Investigators found an 18 month-old male wolf dead last week after radio collar signals indicated he had stopped moving for several hours, said Tom Bauer, spokesman for the U.S. Fish and Wildlife Service in Albuquerque, New Mexico.

It appears to have been shot, he said.

Of the other wolves released earlier this year, four were shot, five were recaptured and one is missing and presumed dead. Federal officials have offered a reward for information in three of the shootings; the fourth wolf was shot by a camper, who was not prosecuted.

A week earlier, Interior Secretary Bruce Babbitt and environmental activists gathered for a photo-op designed to rekindle support for the crumbling reintroduction scheme by playing up the release of two new female wolves into acclimation pens in the Apache National Forest.

Two of the recaptured animals, both males, were returned from the wild to be paired with the new arrivals. They will spend several weeks in the pens before they're set free, Bauer said last week. The other three were recaptured because the deaths of their mates or fellow pack members had left them alone.

"There are no wolves free in the wild in Arizona today," he said. Despite its dismal record so far, federal officials insist they expected some deaths and contend the program isn't failing.

The scheme has been heavily opposed by ranchers and some rural residents, who are now being accused by wolf promoters of some sort of orchestrated conspiracy to thwart the program, even though no evidence regarding the shootings has apparently surfaced.

"All the problems that have come up so far are human caused," said Craig Miller, Southwest representative for Defenders of Wildlife. "Wolves are very adaptable. All that needs to happen is people not shoot them."

One wolf promoter has even gone so far as to accuse a New Mexico rancher of soliciting "hit men" to kill the government wolves; she claimed to have received her information from a convict.

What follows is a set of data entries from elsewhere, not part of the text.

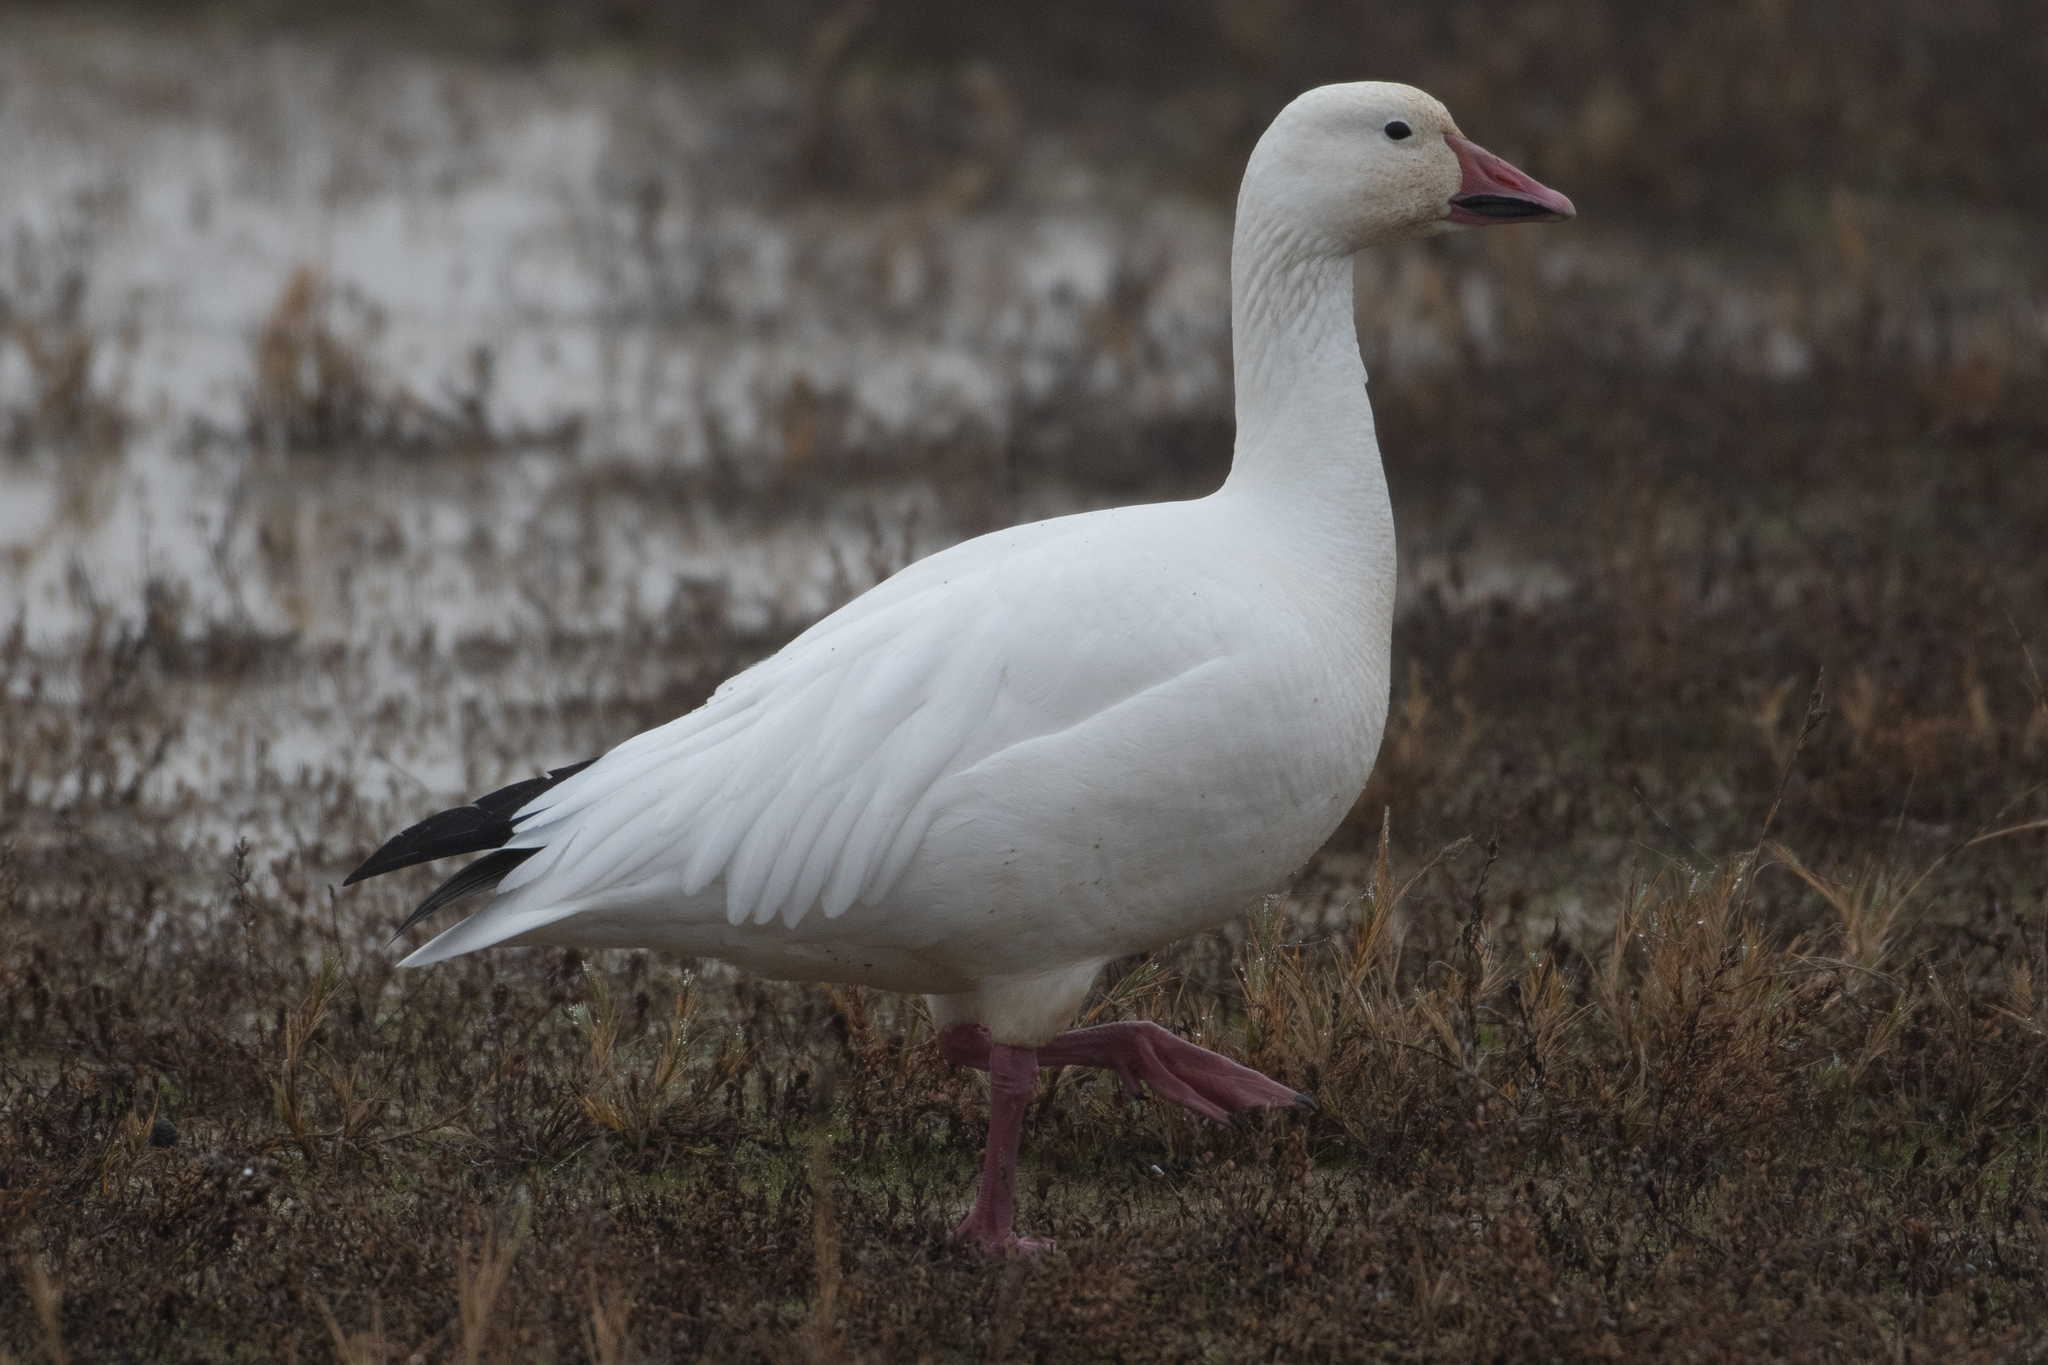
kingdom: Animalia
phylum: Chordata
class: Aves
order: Anseriformes
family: Anatidae
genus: Anser
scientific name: Anser caerulescens
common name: Snow goose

More skeptical observers question how any effort by opponents to shoot the elusive wolves could have been so successful, given the vast terrain over which they range and their unpredictable movements. To pull off that many successful shootings, they point out, would appear to require inside knowledge of the wolves' whereabouts at any given time — the sort of information provided by their radio telemetry collars.

That sort of information is not available to the scheme's opponents, but it is available to supporters. Given the brand of "scorched-earth" tactics increasingly embraced by "green" activists, some observers contend it wouldn't be at all out of character for the more radical among them to "sacrifice" a few individual wolves for the "greater good."

They might consider it a cheap price to pay if it could generate public sympathy for a program that is both legally and environmentally questionable — particularly if they could vilify their opponents in the process.